InGrain Pastificio Inc.
North Vancouver, BC
Up until 50 years ago most dried pasta in the market place was produced the old fashioned way. It was extruded through a bronze die and dried at low temperatures over a 24-48 hour period. Presently, major manufactures are using Teflon dies to extrude their pastas and they are drying their pasta in ultra high temperature ovens for 1-2 hours, saving money, time and labour. The problem is that the excellent nutritional content of wheat is denatured by the ultra high temperatures of the drying process as the glutens are converted into a hard plastic state. Great for long-term storage or shelf life but terrible for nutritional content and digestibility. Mass manufactured pasta will produce a large, stiff and flavourless core when cooked al dente but does not offer the textural, creamy layers and flavour that a good, traditional pasta should have.

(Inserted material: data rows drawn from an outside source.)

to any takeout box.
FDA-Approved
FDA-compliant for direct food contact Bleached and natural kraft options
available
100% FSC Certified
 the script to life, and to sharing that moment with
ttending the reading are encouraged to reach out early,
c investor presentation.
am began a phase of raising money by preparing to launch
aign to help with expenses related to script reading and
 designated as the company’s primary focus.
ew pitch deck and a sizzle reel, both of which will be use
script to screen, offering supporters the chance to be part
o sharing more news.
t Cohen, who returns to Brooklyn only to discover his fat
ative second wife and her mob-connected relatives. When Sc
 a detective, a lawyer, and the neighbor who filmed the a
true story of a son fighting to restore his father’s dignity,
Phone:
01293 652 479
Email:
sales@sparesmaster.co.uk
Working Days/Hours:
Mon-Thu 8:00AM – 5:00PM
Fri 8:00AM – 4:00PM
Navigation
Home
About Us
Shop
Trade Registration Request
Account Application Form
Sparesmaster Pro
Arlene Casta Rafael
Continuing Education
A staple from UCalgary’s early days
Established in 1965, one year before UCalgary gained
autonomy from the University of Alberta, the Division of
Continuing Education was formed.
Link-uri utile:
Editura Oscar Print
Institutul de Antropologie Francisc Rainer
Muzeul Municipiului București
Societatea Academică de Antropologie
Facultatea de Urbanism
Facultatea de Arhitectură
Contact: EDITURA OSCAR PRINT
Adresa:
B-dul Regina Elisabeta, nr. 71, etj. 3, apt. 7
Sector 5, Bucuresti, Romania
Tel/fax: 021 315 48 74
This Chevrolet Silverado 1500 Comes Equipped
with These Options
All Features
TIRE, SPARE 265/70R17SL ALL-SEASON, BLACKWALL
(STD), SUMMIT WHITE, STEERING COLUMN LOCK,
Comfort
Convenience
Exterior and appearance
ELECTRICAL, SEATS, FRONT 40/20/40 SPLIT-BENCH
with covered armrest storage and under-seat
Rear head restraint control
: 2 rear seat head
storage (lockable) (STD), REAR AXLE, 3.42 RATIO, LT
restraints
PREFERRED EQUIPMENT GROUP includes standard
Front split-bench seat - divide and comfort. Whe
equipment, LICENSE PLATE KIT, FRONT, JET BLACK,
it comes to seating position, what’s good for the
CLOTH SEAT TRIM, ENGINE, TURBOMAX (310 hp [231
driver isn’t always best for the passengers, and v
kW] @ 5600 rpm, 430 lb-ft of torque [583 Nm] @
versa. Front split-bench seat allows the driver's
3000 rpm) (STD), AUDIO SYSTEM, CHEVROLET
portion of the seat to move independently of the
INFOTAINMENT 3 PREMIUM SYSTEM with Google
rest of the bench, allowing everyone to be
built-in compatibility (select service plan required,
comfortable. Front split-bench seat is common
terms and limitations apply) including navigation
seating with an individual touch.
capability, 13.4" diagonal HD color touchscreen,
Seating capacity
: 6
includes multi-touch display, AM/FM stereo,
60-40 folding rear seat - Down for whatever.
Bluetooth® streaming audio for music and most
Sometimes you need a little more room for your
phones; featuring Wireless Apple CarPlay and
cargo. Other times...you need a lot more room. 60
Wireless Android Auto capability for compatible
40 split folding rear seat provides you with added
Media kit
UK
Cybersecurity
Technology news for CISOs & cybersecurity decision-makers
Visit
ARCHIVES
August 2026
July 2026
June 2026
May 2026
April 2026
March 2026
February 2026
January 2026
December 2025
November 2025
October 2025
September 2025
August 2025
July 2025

Lets get something straight… Noodles come from China, Pasta comes from Italy, but the ingredients for both come from Western Canada. The Italians perfected pasta in a little town just south of Napoli called Gragnano. This town and the pasta produced there have been given protected status under European law. Indicazione Geografica Protetta (IGP). Gragnano pasta must adhere to some strict guidelines in order to qualify for the IGP status. 1. It must be extruded through a bronze die 2. It must be dried at low temperatures for 6 - 60 hours 3. It must be produced and packaged within the Gragnano area. 4. Local water from the Lattari mountains must be used. Etc. etc. Alarmingly, it does not state where the grains should come from and that is because, whether it's the small, traditional pastifici in Gragnano or the largest producers in the world, many source grains from western Canada. This is a Cascadian story. We are blessed with an amazing terroir for growing various different grains from Hard Durum and the many different clones to Spelt, Einkorn, Emmer or Buckwheat. All produce excellent pasta! There are only two ingredients in good quality, super traditional, dried pasta… flour + water and we have an abundance of both right here in the Pacific Northwest.